*EDIT- an earlier version of this article had the wrong link to get to the Nautilus article. It’s fixed now. Thanks to my friends at CauseScience for catching that! Go check them out. They post awesome science stuff AND fix broken links.
Today’s Wednesday ORF comes to us, once again, from Nautilus magazine, and homes in on the topic of data presentation. (I swear, I swear, I’m not a shill for Nautilus; it’s just actually that good of a magazine. Plus, it’s a reliable source of ORF material on which I can rely when I’m in post-conference recovery mode. I wasn’t presenting my research this year – I was mostly at the Society for Neuroscience conference for network and science tourism – but it’s still pretty exhausting. Stay tuned for a couple Neuroscience run-down posts later this week.)
Over the course of her training, one of the single most important skills that a scientist learns is how to interpret data. Now, half the time, we’re interpreting our own data. I might ask, What’s the signal to noise ratio of a particular reading? Are the data too variable to glean any useful information from them? Are the data significant, in the scientific, statistical sense (meaning that there’s a less than 5% possibility that an experiment would yield a particular result by chance)? And more importantly – even if the data are statistically significant, are they real? Ideally, with each new experiment we perform, we subject our own work to rigorous skepticism. Ideally. It doesn’t always happen, because we’re human and imperfect and sometimes we’d really like to believe that our pet theories are borne out by data that just… isn’t quite there yet.
A happy side effect of learning to interpret one’s own data is learning how to see the data produced by other people, and to approach their data with similar skepticism. If a journal article claims a dramatic increase in Factor X, do the data support that claim? If a presenter claims that a particular procedure increases fluorescence in a cell, does the photographic evidence agree with the interpretation? And importantly – does the presentation of the data differ from the actual numbers? Once one learns to ask these questions, one starts to observe that, worryingly, data outside of scientific journals – and sometimes even within them – can be presented in confusing, even misleading, ways. There are spurious correlations (e.g. if X goes up and Y also goes up, then they must be related – see Tyler Vigen’s site Spurious Correlations for great examples). There are graphs with misleading, mislabeled, and even absent axes. There are alarmist reports of increased percentage risk (e.g., for a particular type of cancer, and so on) that never refer back to the original percentage risk… I could go on. And at another time, I will. At length. The point is, data in the news, in science, and in popular culture can be confusing, and can lead us to make assumptions that may not be wholly accurate.

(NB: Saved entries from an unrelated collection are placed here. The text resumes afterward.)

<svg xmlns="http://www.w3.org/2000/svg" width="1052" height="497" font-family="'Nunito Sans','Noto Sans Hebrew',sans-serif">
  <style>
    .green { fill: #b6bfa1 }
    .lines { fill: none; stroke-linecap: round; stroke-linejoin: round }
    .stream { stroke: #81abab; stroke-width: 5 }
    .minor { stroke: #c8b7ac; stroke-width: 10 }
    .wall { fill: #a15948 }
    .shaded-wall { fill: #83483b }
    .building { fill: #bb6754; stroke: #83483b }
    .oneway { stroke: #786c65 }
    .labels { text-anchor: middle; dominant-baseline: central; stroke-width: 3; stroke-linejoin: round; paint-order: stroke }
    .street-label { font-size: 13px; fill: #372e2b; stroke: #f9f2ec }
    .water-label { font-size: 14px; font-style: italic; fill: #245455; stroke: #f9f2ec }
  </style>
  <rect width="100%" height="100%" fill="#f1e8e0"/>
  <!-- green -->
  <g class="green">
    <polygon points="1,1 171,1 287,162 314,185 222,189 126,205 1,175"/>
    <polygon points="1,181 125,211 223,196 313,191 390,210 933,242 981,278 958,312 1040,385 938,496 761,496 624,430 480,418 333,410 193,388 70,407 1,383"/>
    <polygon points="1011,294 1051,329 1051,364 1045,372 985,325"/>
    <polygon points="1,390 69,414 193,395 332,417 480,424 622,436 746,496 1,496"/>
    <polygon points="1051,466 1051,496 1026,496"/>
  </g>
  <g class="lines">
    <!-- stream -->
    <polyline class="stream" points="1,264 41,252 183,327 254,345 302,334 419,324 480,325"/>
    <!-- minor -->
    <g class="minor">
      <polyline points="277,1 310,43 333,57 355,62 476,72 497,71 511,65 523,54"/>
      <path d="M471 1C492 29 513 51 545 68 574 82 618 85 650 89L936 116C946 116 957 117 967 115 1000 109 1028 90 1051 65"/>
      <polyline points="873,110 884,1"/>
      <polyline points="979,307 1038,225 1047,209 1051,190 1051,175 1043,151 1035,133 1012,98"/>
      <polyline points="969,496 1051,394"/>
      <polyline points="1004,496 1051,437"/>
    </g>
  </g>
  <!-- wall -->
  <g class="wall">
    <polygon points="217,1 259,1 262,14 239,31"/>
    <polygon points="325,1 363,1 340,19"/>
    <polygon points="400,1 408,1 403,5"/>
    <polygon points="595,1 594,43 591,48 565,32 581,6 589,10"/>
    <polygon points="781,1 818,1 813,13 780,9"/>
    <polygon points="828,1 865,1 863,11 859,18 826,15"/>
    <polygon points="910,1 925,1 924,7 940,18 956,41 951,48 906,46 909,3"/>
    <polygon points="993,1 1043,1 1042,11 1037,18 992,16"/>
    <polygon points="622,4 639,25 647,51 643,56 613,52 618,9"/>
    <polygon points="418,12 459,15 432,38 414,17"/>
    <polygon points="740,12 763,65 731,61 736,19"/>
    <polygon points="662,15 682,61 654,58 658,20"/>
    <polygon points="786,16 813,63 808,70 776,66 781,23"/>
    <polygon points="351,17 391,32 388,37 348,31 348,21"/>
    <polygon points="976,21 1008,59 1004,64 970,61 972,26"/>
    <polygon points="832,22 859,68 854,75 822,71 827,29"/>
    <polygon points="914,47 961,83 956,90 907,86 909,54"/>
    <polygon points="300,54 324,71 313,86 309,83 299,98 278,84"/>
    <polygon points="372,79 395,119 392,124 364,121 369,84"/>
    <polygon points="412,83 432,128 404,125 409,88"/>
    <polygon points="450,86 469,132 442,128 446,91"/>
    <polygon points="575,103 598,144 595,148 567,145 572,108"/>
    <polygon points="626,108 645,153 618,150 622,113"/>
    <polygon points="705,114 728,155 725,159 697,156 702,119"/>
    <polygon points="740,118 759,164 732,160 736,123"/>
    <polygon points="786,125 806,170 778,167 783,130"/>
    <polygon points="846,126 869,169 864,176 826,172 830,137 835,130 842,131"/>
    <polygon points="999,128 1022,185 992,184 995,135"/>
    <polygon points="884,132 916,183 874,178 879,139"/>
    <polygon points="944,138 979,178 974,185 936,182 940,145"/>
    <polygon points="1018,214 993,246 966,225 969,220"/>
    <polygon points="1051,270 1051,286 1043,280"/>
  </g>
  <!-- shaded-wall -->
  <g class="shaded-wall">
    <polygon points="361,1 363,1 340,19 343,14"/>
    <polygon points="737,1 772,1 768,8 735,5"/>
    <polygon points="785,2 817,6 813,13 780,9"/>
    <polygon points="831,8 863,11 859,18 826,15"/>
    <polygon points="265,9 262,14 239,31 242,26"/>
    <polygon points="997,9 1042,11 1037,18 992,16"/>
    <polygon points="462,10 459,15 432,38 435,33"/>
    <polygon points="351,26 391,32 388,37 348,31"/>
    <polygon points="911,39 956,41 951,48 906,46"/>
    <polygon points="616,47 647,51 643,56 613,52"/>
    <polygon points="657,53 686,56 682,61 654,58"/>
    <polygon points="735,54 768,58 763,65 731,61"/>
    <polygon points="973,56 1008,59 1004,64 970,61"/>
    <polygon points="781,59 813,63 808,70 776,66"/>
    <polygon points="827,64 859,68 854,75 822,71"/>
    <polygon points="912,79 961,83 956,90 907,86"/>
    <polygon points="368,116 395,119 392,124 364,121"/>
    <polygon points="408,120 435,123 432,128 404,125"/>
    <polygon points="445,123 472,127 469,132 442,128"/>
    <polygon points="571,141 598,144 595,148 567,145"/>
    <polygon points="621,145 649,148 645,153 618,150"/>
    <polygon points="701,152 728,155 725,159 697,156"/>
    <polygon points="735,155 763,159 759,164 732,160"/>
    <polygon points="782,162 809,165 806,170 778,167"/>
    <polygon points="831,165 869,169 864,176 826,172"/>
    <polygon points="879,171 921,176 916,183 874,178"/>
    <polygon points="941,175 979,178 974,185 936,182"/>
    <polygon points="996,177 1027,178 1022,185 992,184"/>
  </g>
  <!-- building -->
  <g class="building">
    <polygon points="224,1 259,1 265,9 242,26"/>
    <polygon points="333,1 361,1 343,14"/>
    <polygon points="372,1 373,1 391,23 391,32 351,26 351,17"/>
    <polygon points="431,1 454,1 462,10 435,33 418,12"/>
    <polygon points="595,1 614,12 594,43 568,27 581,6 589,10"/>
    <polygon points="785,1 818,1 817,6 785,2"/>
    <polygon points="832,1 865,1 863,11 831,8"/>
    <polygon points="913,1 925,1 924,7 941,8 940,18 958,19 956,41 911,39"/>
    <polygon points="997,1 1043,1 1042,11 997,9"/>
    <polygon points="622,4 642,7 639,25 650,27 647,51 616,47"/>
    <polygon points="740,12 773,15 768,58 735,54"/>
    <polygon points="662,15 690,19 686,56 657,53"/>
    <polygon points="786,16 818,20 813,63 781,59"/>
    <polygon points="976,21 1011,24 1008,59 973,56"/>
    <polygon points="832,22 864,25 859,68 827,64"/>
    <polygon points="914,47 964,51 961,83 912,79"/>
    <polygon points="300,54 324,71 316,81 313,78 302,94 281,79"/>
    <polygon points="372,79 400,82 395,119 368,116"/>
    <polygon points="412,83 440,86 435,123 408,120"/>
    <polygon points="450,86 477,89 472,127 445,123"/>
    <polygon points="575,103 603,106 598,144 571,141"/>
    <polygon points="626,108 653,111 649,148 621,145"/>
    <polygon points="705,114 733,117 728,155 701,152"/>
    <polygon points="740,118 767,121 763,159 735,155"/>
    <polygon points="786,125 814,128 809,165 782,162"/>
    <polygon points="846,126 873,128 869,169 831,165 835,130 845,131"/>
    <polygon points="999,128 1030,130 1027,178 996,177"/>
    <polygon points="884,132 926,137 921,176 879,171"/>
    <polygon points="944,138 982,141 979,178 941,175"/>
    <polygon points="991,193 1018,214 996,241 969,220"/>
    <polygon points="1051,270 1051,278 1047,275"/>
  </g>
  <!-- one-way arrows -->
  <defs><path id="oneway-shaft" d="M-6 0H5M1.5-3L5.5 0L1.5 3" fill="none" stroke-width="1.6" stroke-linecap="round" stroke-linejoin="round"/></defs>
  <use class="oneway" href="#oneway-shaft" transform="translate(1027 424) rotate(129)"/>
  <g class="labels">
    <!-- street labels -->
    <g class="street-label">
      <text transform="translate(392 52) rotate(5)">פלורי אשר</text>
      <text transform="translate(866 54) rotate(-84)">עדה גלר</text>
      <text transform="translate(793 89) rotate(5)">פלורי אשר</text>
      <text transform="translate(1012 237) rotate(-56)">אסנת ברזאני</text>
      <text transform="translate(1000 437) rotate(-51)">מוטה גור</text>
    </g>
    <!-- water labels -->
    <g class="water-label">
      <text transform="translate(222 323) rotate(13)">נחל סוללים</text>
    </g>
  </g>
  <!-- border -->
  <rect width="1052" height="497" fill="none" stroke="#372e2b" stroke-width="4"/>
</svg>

So how can we demystify data? Becca Cudmore, writing at Nautilus on November 6, has some ideas. Her article – “Five Ways to Lie with Charts” – gives a great overview on various ways that graphical data can be spun to promote an interpretation favorable to the presenter. Now, I think the title itself is a little overly dramatic; technically speaking, none of these charts (presumably) is actually presenting false data – i.e., lying – for the purpose of the example. And in fact, even scientists will try to present their data – which is often messy! – in the best light, and there’s nothing wrong with that. What these graphs do, however, is present data in a very visually leading way, and if one is unused to looking at data in this format, one might easily be swayed.
As I said above – I plan to write much more about this topic in a future (non-ORF) post. But if you’re looking for a take-home, I’d recommend going into any discussion of data with two questions in mind:
- What do the numbers actually say? For example, a graph might show a 30% increase in the height of a bar… but if the axis doesn’t start at zero, that representation might be over-emphasizing a small change. Maybe that amount of change is relevant for this field. Maybe it’s not. Always check.
- How do I feel about this graph? What’s your first impression? What are you perceiving? Our brains are great at pattern recognition – that’s why we can “see” constellations! – but they are also easily fooled by visual illusions. Check your gut feeling, and see whether your initial perception of the data leads you to believe something that may not be right.
More on this to come. Go be skeptical, dudes and dudettes.